Bağımsız Havacılar

Japonya hidrojen yakıtlı yolcu uçağı üretimine geçiyor

Japonya hükümeti, birden fazla şirketin katılımını teşvik ederek ve teknoloji standartlarının oluşturulmasına yardımcı olarak, Mitsubishi Heavy Industries’in SpaceJet’inin kaderini belirleyen tuzaklardan kaçınmayı umarken, yeni nesil bir yolcu uçağı geliştirmek için özel sektörle işbirliği yapma planını açıkladı.

Kamu-özel projesi başarısız Mitsubishi jetinden ders alacak.
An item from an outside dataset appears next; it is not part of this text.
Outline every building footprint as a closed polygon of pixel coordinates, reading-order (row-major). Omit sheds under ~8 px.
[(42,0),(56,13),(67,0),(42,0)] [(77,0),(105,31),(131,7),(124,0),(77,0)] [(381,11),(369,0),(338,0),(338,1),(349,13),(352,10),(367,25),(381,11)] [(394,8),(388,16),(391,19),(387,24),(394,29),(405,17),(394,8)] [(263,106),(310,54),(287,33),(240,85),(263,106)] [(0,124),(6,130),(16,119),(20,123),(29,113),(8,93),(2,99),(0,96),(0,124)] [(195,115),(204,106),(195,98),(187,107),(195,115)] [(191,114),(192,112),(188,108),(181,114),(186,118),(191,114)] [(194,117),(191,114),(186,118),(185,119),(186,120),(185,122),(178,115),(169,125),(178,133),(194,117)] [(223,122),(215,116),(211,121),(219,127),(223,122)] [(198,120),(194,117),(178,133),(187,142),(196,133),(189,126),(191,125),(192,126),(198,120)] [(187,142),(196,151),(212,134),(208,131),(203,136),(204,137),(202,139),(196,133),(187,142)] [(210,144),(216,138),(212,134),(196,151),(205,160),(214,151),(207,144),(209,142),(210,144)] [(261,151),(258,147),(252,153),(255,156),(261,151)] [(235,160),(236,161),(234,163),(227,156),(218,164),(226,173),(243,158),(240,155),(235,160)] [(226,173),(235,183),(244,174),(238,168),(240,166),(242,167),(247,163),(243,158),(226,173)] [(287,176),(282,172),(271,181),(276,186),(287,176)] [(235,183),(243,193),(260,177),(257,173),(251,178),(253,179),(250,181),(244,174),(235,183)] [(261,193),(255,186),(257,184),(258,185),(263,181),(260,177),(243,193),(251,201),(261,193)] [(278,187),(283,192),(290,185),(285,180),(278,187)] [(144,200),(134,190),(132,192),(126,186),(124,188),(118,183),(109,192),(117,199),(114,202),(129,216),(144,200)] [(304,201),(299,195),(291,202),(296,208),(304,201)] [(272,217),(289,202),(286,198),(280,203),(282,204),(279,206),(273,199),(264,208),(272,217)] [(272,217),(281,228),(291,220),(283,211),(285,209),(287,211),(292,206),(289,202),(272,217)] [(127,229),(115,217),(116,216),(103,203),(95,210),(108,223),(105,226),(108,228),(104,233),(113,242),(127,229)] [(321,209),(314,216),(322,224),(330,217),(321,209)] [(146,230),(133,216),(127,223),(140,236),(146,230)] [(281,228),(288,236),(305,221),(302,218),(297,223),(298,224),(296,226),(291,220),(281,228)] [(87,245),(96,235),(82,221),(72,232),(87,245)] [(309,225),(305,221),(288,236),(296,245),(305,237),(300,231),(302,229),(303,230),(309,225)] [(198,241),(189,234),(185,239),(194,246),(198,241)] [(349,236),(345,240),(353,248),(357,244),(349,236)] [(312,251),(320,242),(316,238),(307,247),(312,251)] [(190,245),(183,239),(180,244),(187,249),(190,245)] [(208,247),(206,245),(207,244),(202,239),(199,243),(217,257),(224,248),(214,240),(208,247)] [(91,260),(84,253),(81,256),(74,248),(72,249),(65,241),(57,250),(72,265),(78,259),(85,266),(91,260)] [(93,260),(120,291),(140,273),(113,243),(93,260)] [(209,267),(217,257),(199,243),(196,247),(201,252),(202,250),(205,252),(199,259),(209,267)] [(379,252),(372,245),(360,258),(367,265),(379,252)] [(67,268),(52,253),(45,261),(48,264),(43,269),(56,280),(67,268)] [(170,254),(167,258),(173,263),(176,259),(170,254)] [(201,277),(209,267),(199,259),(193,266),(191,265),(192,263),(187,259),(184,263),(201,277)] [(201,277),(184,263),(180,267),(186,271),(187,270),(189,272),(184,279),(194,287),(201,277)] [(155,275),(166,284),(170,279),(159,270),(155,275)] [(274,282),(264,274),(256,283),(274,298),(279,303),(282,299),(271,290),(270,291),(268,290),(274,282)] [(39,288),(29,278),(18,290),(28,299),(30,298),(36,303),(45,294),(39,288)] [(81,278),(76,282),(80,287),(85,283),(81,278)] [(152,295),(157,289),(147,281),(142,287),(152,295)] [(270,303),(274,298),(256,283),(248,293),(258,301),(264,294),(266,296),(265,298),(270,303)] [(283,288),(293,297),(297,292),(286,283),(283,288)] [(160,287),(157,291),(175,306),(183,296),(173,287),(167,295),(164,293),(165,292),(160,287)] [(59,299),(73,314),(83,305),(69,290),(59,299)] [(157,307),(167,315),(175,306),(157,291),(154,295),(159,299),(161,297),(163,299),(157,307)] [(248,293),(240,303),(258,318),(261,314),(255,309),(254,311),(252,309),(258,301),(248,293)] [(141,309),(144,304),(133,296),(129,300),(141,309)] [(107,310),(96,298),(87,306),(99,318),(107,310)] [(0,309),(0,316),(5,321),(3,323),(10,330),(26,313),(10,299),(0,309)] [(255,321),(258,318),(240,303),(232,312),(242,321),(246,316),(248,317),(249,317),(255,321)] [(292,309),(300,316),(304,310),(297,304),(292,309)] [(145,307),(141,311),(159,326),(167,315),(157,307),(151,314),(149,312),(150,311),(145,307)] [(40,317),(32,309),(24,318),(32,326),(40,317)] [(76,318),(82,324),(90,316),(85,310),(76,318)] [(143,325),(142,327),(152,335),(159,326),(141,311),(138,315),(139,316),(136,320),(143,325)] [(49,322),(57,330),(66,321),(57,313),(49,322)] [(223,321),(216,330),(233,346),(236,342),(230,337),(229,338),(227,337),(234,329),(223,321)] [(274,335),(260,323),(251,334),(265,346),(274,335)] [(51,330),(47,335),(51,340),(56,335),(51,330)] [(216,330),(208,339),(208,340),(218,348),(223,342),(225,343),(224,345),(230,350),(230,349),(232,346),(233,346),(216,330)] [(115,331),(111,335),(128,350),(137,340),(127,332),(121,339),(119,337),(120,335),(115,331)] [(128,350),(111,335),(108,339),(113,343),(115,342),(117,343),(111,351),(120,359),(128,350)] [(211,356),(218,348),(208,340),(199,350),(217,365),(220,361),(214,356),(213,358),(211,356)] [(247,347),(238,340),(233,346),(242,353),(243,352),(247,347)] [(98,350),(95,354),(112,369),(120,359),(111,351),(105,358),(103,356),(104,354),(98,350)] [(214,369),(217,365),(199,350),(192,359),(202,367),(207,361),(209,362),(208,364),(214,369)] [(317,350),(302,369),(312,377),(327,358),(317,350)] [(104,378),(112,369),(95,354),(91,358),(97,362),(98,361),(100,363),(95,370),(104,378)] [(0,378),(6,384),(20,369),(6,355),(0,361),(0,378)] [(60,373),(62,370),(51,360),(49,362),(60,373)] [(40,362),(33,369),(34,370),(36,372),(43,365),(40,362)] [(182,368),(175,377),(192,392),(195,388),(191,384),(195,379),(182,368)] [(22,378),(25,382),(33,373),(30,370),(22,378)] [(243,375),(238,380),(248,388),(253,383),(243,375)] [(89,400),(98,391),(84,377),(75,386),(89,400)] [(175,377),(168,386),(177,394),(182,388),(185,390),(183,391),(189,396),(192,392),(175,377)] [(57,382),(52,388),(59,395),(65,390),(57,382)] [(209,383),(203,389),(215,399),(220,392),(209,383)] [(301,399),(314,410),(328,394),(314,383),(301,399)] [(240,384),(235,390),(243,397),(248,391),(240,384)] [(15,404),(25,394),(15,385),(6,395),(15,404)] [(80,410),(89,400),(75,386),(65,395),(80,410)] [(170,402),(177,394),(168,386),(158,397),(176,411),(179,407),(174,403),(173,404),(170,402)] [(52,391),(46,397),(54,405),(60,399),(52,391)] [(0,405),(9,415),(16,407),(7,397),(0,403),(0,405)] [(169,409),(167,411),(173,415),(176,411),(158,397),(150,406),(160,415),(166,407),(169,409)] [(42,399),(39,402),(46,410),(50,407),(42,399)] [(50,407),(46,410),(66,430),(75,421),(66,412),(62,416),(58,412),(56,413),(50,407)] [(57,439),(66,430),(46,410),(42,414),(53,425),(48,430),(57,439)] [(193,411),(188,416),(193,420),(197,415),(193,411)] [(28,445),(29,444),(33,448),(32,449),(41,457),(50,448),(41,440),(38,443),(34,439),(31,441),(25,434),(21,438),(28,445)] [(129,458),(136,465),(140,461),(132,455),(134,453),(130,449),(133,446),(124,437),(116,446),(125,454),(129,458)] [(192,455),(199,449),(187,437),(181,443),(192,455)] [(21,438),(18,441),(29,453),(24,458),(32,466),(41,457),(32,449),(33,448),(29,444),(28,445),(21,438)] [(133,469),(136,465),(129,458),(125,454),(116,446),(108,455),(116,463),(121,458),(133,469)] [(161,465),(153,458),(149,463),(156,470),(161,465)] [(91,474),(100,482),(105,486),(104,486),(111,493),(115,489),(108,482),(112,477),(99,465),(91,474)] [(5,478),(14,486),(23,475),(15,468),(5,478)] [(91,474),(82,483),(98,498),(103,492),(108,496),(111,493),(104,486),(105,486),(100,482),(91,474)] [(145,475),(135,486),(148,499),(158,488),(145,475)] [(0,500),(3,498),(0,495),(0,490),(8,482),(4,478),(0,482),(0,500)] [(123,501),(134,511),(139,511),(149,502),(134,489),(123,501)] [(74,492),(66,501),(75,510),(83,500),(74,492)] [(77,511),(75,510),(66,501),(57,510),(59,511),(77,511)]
Nikkei Asia’da yer alan habere göre, Ekonomi, Ticaret ve Sanayi Bakan Yardımcısı Kazuchika Iwata, “Uçak endüstrisini parça tedarikçisi olmaktan, katma değerli ürünler sağlama konusunda inisiyatif alabilen bir endüstriye dönüştürmeyi hedefliyoruz. SpaceJet’ten öğrenilen kamu ve özel bilgi ve deneyimlerden (yeni nesil uçakların geliştirilmesi için) yararlanmak bizim görevimizdir.” dedi.

Projenin, hidrojen yanmalı motorların geliştirilmesi de dahil olmak üzere, şu anda yaygın olan jet motorlarının ötesindeki tahrik sistemlerini keşfetmesi bekleniyor.

Kamu ve özel sektör, uçağın 2035 yılı civarında piyasaya sürülmesi için birlikte 5 trilyon yen (33 milyar dolar) yatırım yapacak.

Mitsubishi Heavy jeti projesini sonlandıktan sonra Japonya’da yolcu uçağı geliştirme çalışmaları yapılmadı. Bu proje 2008 yılında hükümetin araştırma fonu olarak 50 milyar yen ile başladı ancak artan gecikmeler ve uygulanabilirlik endişeleri nedeniyle 2023’te durduruldu.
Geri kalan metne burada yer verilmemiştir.